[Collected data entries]
=======

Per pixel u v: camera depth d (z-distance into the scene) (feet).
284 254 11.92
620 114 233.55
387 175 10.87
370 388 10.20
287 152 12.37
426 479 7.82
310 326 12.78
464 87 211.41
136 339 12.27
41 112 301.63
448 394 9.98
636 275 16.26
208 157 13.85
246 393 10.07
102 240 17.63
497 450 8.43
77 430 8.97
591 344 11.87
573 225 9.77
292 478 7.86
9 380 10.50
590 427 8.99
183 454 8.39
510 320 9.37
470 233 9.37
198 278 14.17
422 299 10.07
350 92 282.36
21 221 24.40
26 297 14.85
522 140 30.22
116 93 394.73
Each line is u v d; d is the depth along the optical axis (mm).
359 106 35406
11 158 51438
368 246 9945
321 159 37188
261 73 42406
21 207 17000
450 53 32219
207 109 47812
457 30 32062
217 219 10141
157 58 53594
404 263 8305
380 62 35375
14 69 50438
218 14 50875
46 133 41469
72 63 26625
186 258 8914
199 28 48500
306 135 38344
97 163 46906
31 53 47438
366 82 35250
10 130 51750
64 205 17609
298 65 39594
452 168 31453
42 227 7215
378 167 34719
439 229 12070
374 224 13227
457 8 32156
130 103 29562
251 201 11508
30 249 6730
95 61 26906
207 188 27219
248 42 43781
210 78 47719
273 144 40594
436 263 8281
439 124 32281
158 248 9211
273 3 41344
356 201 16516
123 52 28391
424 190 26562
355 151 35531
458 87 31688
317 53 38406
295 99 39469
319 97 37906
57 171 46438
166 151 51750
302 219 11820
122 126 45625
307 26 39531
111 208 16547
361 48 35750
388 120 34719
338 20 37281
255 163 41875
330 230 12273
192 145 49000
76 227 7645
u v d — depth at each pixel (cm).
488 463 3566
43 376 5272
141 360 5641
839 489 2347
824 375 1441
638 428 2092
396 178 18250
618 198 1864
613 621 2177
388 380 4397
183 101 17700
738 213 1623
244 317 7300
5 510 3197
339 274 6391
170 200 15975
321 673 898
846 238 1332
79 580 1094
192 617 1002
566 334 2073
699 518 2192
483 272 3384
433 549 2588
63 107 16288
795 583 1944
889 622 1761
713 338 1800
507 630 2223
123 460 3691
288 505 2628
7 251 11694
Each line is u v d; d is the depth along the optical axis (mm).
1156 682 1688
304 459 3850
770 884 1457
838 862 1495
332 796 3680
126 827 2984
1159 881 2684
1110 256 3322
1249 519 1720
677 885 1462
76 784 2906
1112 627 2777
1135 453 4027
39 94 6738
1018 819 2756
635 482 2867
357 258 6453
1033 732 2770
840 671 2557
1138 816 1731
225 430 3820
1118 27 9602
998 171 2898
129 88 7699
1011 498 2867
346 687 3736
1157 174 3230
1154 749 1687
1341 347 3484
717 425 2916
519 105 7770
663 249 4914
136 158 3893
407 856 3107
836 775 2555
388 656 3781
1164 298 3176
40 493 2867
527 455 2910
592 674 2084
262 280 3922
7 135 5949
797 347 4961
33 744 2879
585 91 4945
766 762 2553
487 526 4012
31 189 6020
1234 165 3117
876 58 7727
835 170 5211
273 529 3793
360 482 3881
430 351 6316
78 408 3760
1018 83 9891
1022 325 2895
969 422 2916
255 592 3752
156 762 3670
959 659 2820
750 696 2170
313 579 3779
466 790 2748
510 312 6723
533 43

=======

[WHAT IS BEING ASKED] Start at the first line and transcribe the data exactly through the last.

[EXERCISE OUTPUT]
Per pixel u v: camera depth d (z-distance into the scene) (feet).
284 254 11.92
620 114 233.55
387 175 10.87
370 388 10.20
287 152 12.37
426 479 7.82
310 326 12.78
464 87 211.41
136 339 12.27
41 112 301.63
448 394 9.98
636 275 16.26
208 157 13.85
246 393 10.07
102 240 17.63
497 450 8.43
77 430 8.97
591 344 11.87
573 225 9.77
292 478 7.86
9 380 10.50
590 427 8.99
183 454 8.39
510 320 9.37
470 233 9.37
198 278 14.17
422 299 10.07
350 92 282.36
21 221 24.40
26 297 14.85
522 140 30.22
116 93 394.73
Each line is u v d; d is the depth along the optical axis (mm).
359 106 35406
11 158 51438
368 246 9945
321 159 37188
261 73 42406
21 207 17000
450 53 32219
207 109 47812
457 30 32062
217 219 10141
157 58 53594
404 263 8305
380 62 35375
14 69 50438
218 14 50875
46 133 41469
72 63 26625
186 258 8914
199 28 48500
306 135 38344
97 163 46906
31 53 47438
366 82 35250
10 130 51750
64 205 17609
298 65 39594
452 168 31453
42 227 7215
378 167 34719
439 229 12070
374 224 13227
457 8 32156
130 103 29562
251 201 11508
30 249 6730
95 61 26906
207 188 27219
248 42 43781
210 78 47719
273 144 40594
436 263 8281
439 124 32281
158 248 9211
273 3 41344
356 201 16516
123 52 28391
424 190 26562
355 151 35531
458 87 31688
317 53 38406
295 99 39469
319 97 37906
57 171 46438
166 151 51750
302 219 11820
122 126 45625
307 26 39531
111 208 16547
361 48 35750
388 120 34719
338 20 37281
255 163 41875
330 230 12273
192 145 49000
76 227 7645
u v d — depth at each pixel (cm).
488 463 3566
43 376 5272
141 360 5641
839 489 2347
824 375 1441
638 428 2092
396 178 18250
618 198 1864
613 621 2177
388 380 4397
183 101 17700
738 213 1623
244 317 7300
5 510 3197
339 274 6391
170 200 15975
321 673 898
846 238 1332
79 580 1094
192 617 1002
566 334 2073
699 518 2192
483 272 3384
433 549 2588
63 107 16288
795 583 1944
889 622 1761
713 338 1800
507 630 2223
123 460 3691
288 505 2628
7 251 11694
Each line is u v d; d is the depth along the optical axis (mm).
1156 682 1688
304 459 3850
770 884 1457
838 862 1495
332 796 3680
126 827 2984
1159 881 2684
1110 256 3322
1249 519 1720
677 885 1462
76 784 2906
1112 627 2777
1135 453 4027
39 94 6738
1018 819 2756
635 482 2867
357 258 6453
1033 732 2770
840 671 2557
1138 816 1731
225 430 3820
1118 27 9602
998 171 2898
129 88 7699
1011 498 2867
346 687 3736
1157 174 3230
1154 749 1687
1341 347 3484
717 425 2916
519 105 7770
663 249 4914
136 158 3893
407 856 3107
836 775 2555
388 656 3781
1164 298 3176
40 493 2867
527 455 2910
592 674 2084
262 280 3922
7 135 5949
797 347 4961
33 744 2879
585 91 4945
766 762 2553
487 526 4012
31 189 6020
1234 165 3117
876 58 7727
835 170 5211
273 529 3793
360 482 3881
430 351 6316
78 408 3760
1018 83 9891
1022 325 2895
969 422 2916
255 592 3752
156 762 3670
959 659 2820
750 696 2170
313 579 3779
466 790 2748
510 312 6723
533 43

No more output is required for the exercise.